Ervilhaca também é uma boa opção devido ao aporte de nitrogênio e a redução de plantas daninhas nas áreas de cultivo. É uma planta que oportuniza o uso de graminicidas no controle do azevém resistente e possibilita a redução da adubação nitrogenada, quando comparadas as gramíneas. ”Essa cobertura pode ser cultivada nas pequenas propriedades com o objetivo de produção de sementes”.
Segundo Dalmazzo, a braquiária, muito utilizada no cerrado brasileiro, quando introduzida no sistema de produção que contempla o milho safrinha produz até 19 toneladas de matéria seca, sendo que a média de outras culturas é de 8 toneladas. Ela reduz a presença de invasoras, principalmente a buva. ”Acredito que essa planta será a grande ferramenta para barrar a presença do capim amargoso no Cerrado e no oeste paranaense”.
O azevém é considerado uma cobertura, mas também pode ser uma planta daninha.

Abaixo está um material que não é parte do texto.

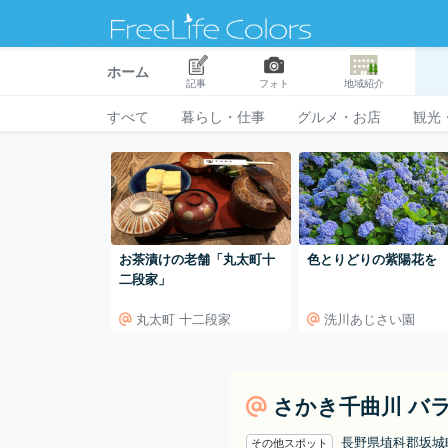
ホーム
記事
フォト
地域紹介
すべて
暮らし・仕事
グルメ・お店
観光
お茶漬けの老舗「丸太町十
色とりどりの紫陽花を
二段家」
丸太町 十二段家
洗川あじさい園
さかき千曲川 バ
長野県埴科郡坂
その他スポット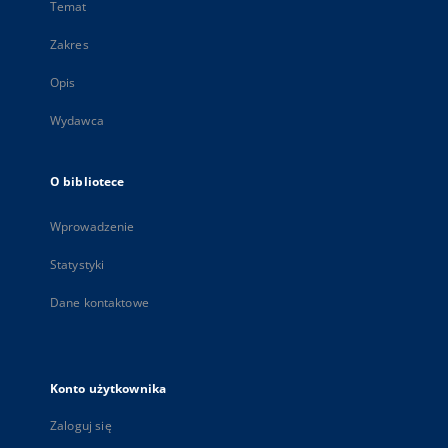
Temat
Zakres
Opis
Wydawca
O bibliotece
Wprowadzenie
Statystyki
Dane kontaktowe
Konto użytkownika
Zaloguj się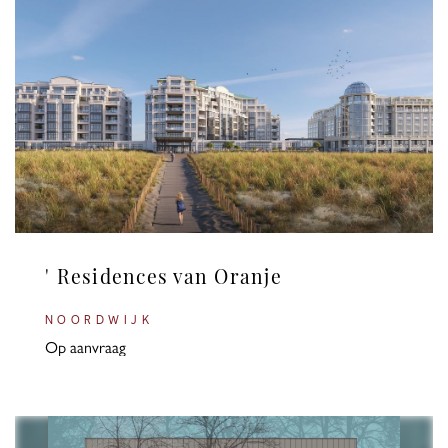
' Residences van Oranje
NOORDWIJK
Op aanvraag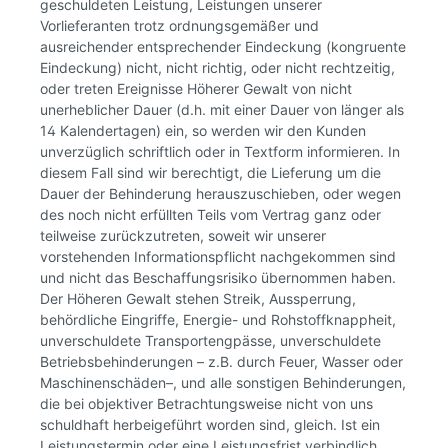
geschuldeten Leistung, Leistungen unserer
Vorlieferanten trotz ordnungsgemäßer und
ausreichender entsprechender Eindeckung (kongruente
Eindeckung) nicht, nicht richtig, oder nicht rechtzeitig,
oder treten Ereignisse Höherer Gewalt von nicht
unerheblicher Dauer (d.h. mit einer Dauer von länger als
14 Kalendertagen) ein, so werden wir den Kunden
unverzüglich schriftlich oder in Textform informieren. In
diesem Fall sind wir berechtigt, die Lieferung um die
Dauer der Behinderung herauszuschieben, oder wegen
des noch nicht erfüllten Teils vom Vertrag ganz oder
teilweise zurückzutreten, soweit wir unserer
vorstehenden Informationspflicht nachgekommen sind
und nicht das Beschaffungsrisiko übernommen haben.
Der Höheren Gewalt stehen Streik, Aussperrung,
behördliche Eingriffe, Energie- und Rohstoffknappheit,
unverschuldete Transportengpässe, unverschuldete
Betriebsbehinderungen – z.B. durch Feuer, Wasser oder
Maschinenschäden–, und alle sonstigen Behinderungen,
die bei objektiver Betrachtungsweise nicht von uns
schuldhaft herbeigeführt worden sind, gleich. Ist ein
Leistungstermin oder eine Leistungsfrist verbindlich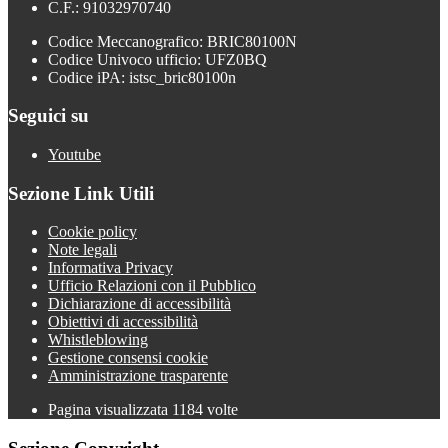
C.F.: 91032970740
Codice Meccanografico: BRIC80100N
Codice Univoco ufficio: UFZ0BQ
Codice iPA: istsc_bric80100n
Seguici su
Youtube
Sezione Link Utili
Cookie policy
Note legali
Informativa Privacy
Ufficio Relazioni con il Pubblico
Dichiarazione di accessibilità
Obiettivi di accessibilità
Whistleblowing
Gestione consensi cookie
Amministrazione trasparente
Pagina visualizzata
1184
volte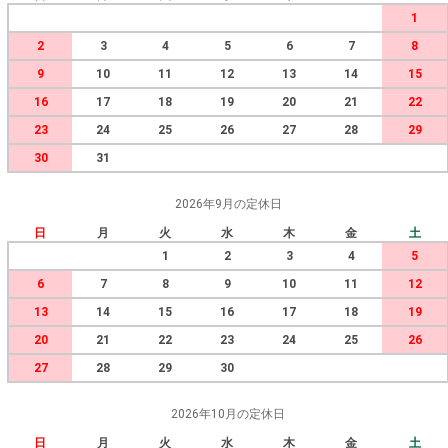
1
2
3
4
5
6
7
8
9
10
11
12
13
14
15
16
17
18
19
20
21
22
23
24
25
26
27
28
29
30
31
2026年9月の定休日
日
月
火
水
木
金
土
1
2
3
4
5
6
7
8
9
10
11
12
13
14
15
16
17
18
19
20
21
22
23
24
25
26
27
28
29
30
2026年10月の定休日
日
月
火
水
木
金
土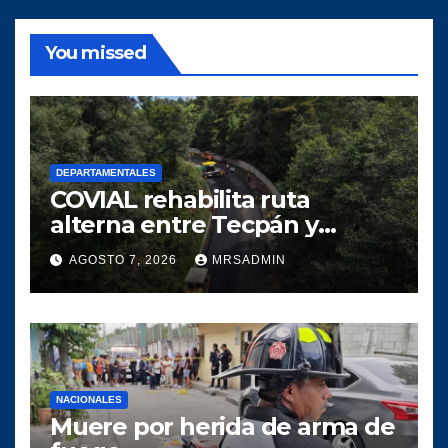
You missed
DEPARTAMENTALES
COVIAL rehabilita ruta
alterna entre Tecpán y
Quiché para optimizar la
AGOSTO 7, 2026
MRSADMIN
circulación vial
NACIONALES
Muere por herida de arma de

Quem trabalha com integração agricultura-pecuária na Metade Sul do Estado e na Região das Missões, vê no azevém uma oportunidade de pastagem. Por isso é importante pensar em azevém com genética avançada e de alto potencial produtivo, visando atingir até 9 toneladas de matéria seca. As sementes que vêm da Metade Sul do Rio Grande do Sul e do Uruguai, onde a pressão de seleção pelo glifosato não é tão grande, são mais confiáveis. É necessário, portanto, repensar o azevém, tendo como foco qualidade de semente, ciclo longo e alta produção de fitomassa. ”Alguns estudos mostram que a rotação completa, englobando as plantas de cobertura, o milho e trigo, reduz consideravelmente a presença do azevém na lavoura e influencia no aumento da produtividade”, conclui Carlos Dalmazzo.
Publicado na Revista Plantio Direto, edição 134.